■ AIM OF THE TASK ■
Return every line below unchanged, and leave out the pictures.

■ DATA LISTING ■
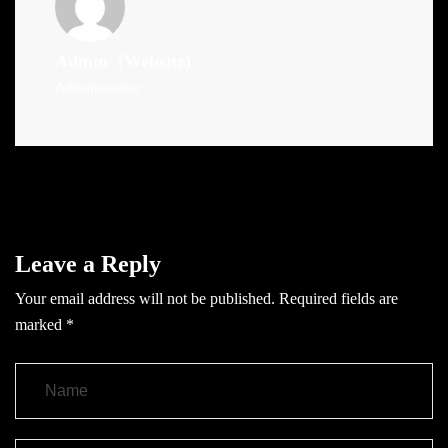
Admin
(Website)
Administrator
Leave a Reply
Your email address will not be published.
Required fields are
marked
*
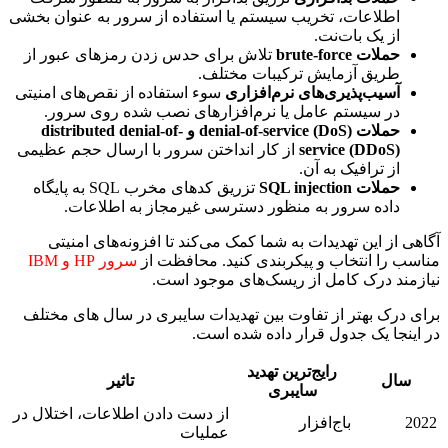
اطلاعات، تخریب سیستم یا استفاده از سرور به عنوان بخشی
از یک بات‌نت.
حملات brute-force
تلاش برای حدس زدن رمزهای عبور از
طریق آزمایش ترکیبات مختلف.
آسیب‌پذیری‌های نرم‌افزاری
سوء استفاده از نقص‌های امنیتی
در سیستم عامل یا نرم‌افزارهای نصب شده روی سرور.
حملات denial-of-service (DoS) و distributed denial-of-
service (DDoS)
از کار انداختن سرور با ارسال حجم عظیمی
از ترافیک به آن.
حملات SQL injection
تزریق کدهای مخرب SQL به پایگاه
داده سرور به منظور دسترسی غیرمجاز به اطلاعات.
آگاهی از این تهدیدات به شما کمک می‌کند تا افزونه‌های امنیتی
مناسب را انتخاب و پیکربندی کنید. محافظت از
سرور HP و IBM
نیازمند درک کامل از ریسک‌های موجود است.
برای درک بهتر از تفاوت بین تهدیدات سایبری در سال های مختلف
در اینجا یک جدول قرار داده شده است.
رایج‌ترین تهدید
سال
تاثیر
سایبری
از دست دادن اطلاعات، اختلال در
2022
باج‌افزار
عملیات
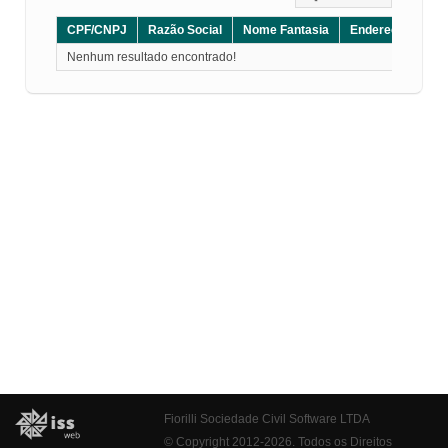
CPF/CNPJ
Razão Social
Nome Fantasia
Endereço
CE
Nenhum resultado encontrado!
Fiorilli Sociedade Civil Software LTDA
© Copyright 2012-2026. Todos os Direitos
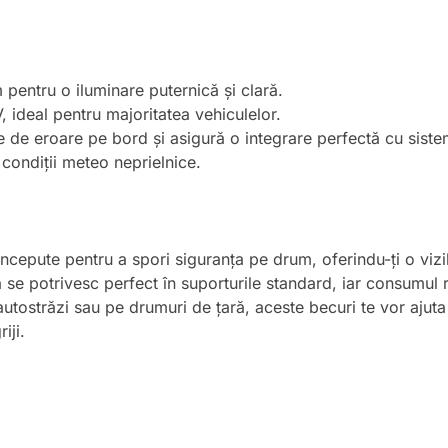
 pentru o iluminare puternică și clară.
, ideal pentru majoritatea vehiculelor.
 de eroare pe bord și asigură o integrare perfectă cu sistemu
 condiții meteo neprielnice.
pute pentru a spori siguranța pe drum, oferindu-ți o vizibi
a se potrivesc perfect în suporturile standard, iar consumul
utostrăzi sau pe drumuri de țară, aceste becuri te vor ajuta 
iji.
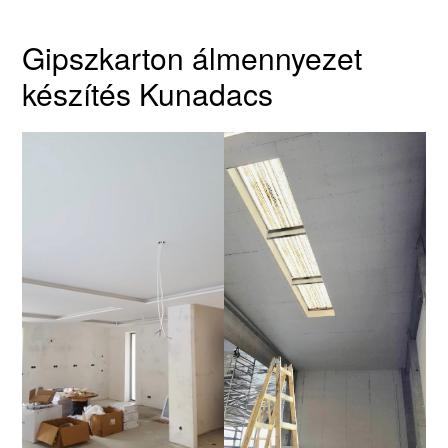
Gipszkarton álmennyezet
készítés Kunadacs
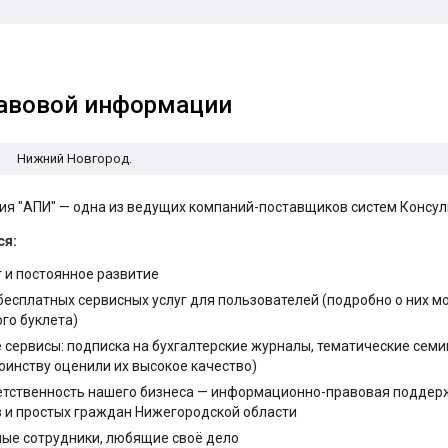
равовой информации
Нижний Новгород.
я "АПИ" — одна из ведущих компаний-поставщиков систем Консуль
ся:
 и постоянное развитие
есплатных сервисных услуг для пользователей (подробно о них м
ого буклета)
сервисы: подписка на бухгалтерские журналы, тематические сем
оинству оценили их высокое качество)
етственность нашего бизнеса — информационно-правовая поддер
в и простых граждан Нижегородской области
ые сотрудники, любящие своё дело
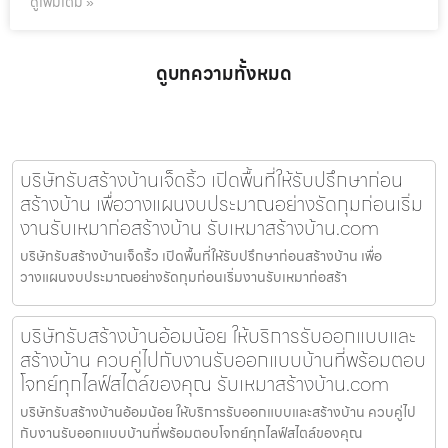
ดูเพิ่มเติม »
ดูบทความทั้งหมด
บริษัทรับสร้างบ้านเจ็ดริ้ว เปิดพื้นที่ให้รับปรึกษาก่อน
สร้างบ้าน เพื่อวางแผนงบประมาณอย่างรัดกุมก่อนเริ่ม
งานรับเหมาก่อสร้างบ้าน รับเหมาสร้างบ้าน.com
บริษัทรับสร้างบ้านเจ็ดริ้ว เปิดพื้นที่ให้รับปรึกษาก่อนสร้างบ้าน เพื่อ
วางแผนงบประมาณอย่างรัดกุมก่อนเริ่มงานรับเหมาก่อสร้า
บริษัทรับสร้างบ้านอ้อมน้อย ให้บริการรับออกแบบและ
สร้างบ้าน ควบคู่ไปกับงานรับออกแบบบ้านที่พร้อมตอบ
โจทย์ทุกไลฟ์สไตล์ของคุณ รับเหมาสร้างบ้าน.com
บริษัทรับสร้างบ้านอ้อมน้อย ให้บริการรับออกแบบและสร้างบ้าน ควบคู่ไป
กับงานรับออกแบบบ้านที่พร้อมตอบโจทย์ทุกไลฟ์สไตล์ของคุณ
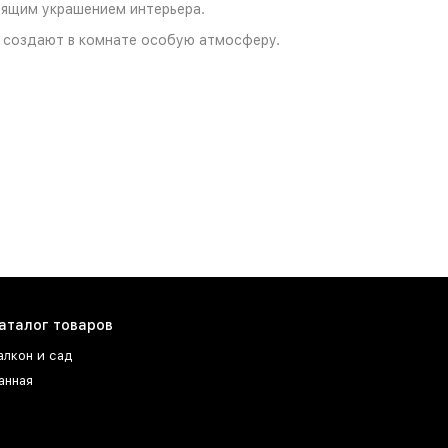
оящим украшением интерьера.
и создают в комнате особую атмосферу.
аталог товаров
алкон и сад
анная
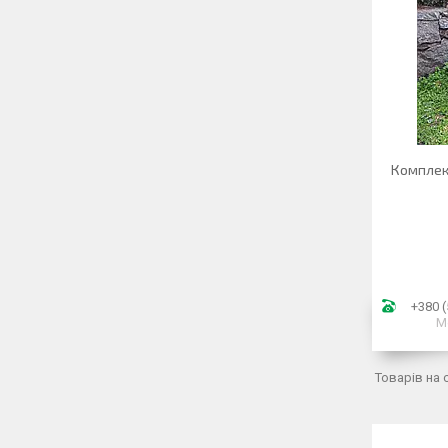
Комплект
+380 (
М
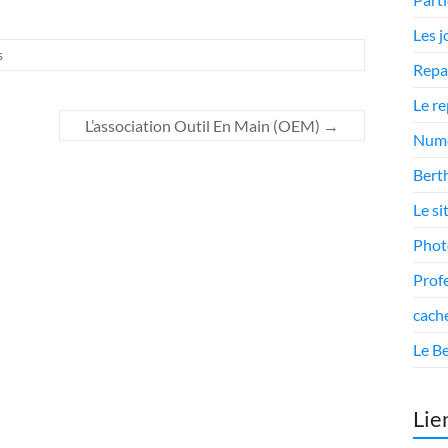
Les 
s
Repa
Le r
L’association Outil En Main (OEM)
→
Numé
Berth
Le si
Phot
Prof
cach
Le Be
Lie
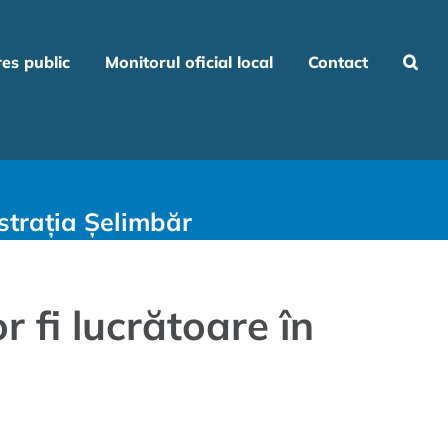
res public
Monitorul oficial local
Contact
strația Șelimbăr
 fi lucrătoare în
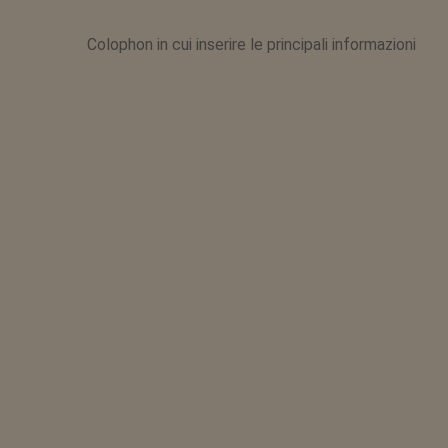
Colophon in cui inserire le principali informazioni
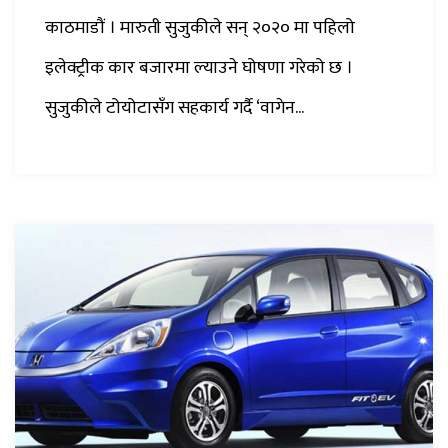
काठमाडौं । मारुती सुजुकीले सन् २०२० मा पहिलो
इलेक्ट्रीक कार बजारमा ल्याउने घोषणा गरेको छ ।
सुजुकीले टोयोटासँग सहकार्य गर्दै ‘वागेन...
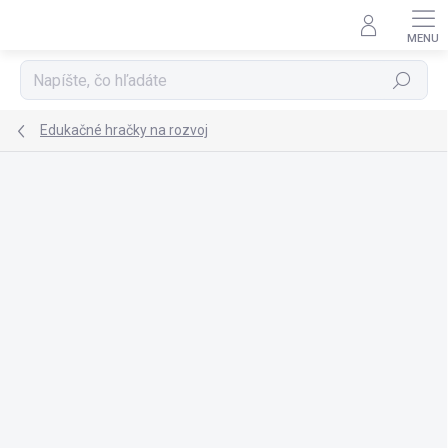
Prejsť
na
obsah
Hľadať
Edukačné hračky na rozvoj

■ RESULT OF THE EXERCISE ■
Admin
(Website)
Administrator
Leave a Reply
Your email address will not be published.
Required fields are
marked
*
اطلاعات، تخریب سیستم یا استفاده از سرور به عنوان بخشی
از یک بات‌نت.
حملات brute-force
تلاش برای حدس زدن رمزهای عبور از
طریق آزمایش ترکیبات مختلف.
آسیب‌پذیری‌های نرم‌افزاری
سوء استفاده از نقص‌های امنیتی
در سیستم عامل یا نرم‌افزارهای نصب شده روی سرور.
حملات denial-of-service (DoS) و distributed denial-of-
service (DDoS)
از کار انداختن سرور با ارسال حجم عظیمی
از ترافیک به آن.
حملات SQL injection
تزریق کدهای مخرب SQL به پایگاه
داده سرور به منظور دسترسی غیرمجاز به اطلاعات.
آگاهی از این تهدیدات به شما کمک می‌کند تا افزونه‌های امنیتی
مناسب را انتخاب و پیکربندی کنید. محافظت از
سرور HP و IBM
نیازمند درک کامل از ریسک‌های موجود است.
برای درک بهتر از تفاوت بین تهدیدات سایبری در سال های مختلف
در اینجا یک جدول قرار داده شده است.
رایج‌ترین تهدید
سال
تاثیر
سایبری
از دست دادن اطلاعات، اختلال در
2022
باج‌افزار
عملیات
CPF/CNPJ
Razão Social
Nome Fantasia
Endereço
CE
Nenhum resultado encontrado!
Fiorilli Sociedade Civil Software LTDA
© Copyright 2012-2026. Todos os Direitos
 pentru o iluminare puternică și clară.
, ideal pentru majoritatea vehiculelor.
 de eroare pe bord și asigură o integrare perfectă cu sistemu
 condiții meteo neprielnice.
pute pentru a spori siguranța pe drum, oferindu-ți o vizibi
a se potrivesc perfect în suporturile standard, iar consumul
utostrăzi sau pe drumuri de țară, aceste becuri te vor ajuta 
iji.
Gipszkarton álmennyezet
készítés Kunadacs
равовой информации
Нижний Новгород.
я "АПИ" — одна из ведущих компаний-поставщиков систем Консуль
ся:
 и постоянное развитие
есплатных сервисных услуг для пользователей (подробно о них м
ого буклета)
сервисы: подписка на бухгалтерские журналы, тематические сем
оинству оценили их высокое качество)
етственность нашего бизнеса — информационно-правовая поддер
в и простых граждан Нижегородской области
ые сотрудники, любящие своё дело
ดูเพิ่มเติม »
ดูบทความทั้งหมด
บริษัทรับสร้างบ้านเจ็ดริ้ว เปิดพื้นที่ให้รับปรึกษาก่อน
สร้างบ้าน เพื่อวางแผนงบประมาณอย่างรัดกุมก่อนเริ่ม
งานรับเหมาก่อสร้างบ้าน รับเหมาสร้างบ้าน.com
บริษัทรับสร้างบ้านเจ็ดริ้ว เปิดพื้นที่ให้รับปรึกษาก่อนสร้างบ้าน เพื่อ
วางแผนงบประมาณอย่างรัดกุมก่อนเริ่มงานรับเหมาก่อสร้า
บริษัทรับสร้างบ้านอ้อมน้อย ให้บริการรับออกแบบและ
สร้างบ้าน ควบคู่ไปกับงานรับออกแบบบ้านที่พร้อมตอบ
โจทย์ทุกไลฟ์สไตล์ของคุณ รับเหมาสร้างบ้าน.com
บริษัทรับสร้างบ้านอ้อมน้อย ให้บริการรับออกแบบและสร้างบ้าน ควบคู่ไป
กับงานรับออกแบบบ้านที่พร้อมตอบโจทย์ทุกไลฟ์สไตล์ของคุณ
оящим украшением интерьера.
и создают в комнате особую атмосферу.
аталог товаров
алкон и сад
анная
Комплект
+380 (
М
Les 
s
Repa
Le r
L’association Outil En Main (OEM)
→
Numé
Berth
Le si
Phot
Prof
cach
Le Be
Lie
res public
Monitorul oficial local
Contact
strația Șelimbăr
 fi lucrătoare în
Colophon in cui inserire le principali informazioni
काठमाडौं । मारुती सुजुकीले सन् २०२० मा पहिलो
इलेक्ट्रीक कार बजारमा ल्याउने घोषणा गरेको छ ।
सुजुकीले टोयोटासँग सहकार्य गर्दै ‘वागेन...
Prejsť
na
obsah
Hľadať
Edukačné hračky na rozvoj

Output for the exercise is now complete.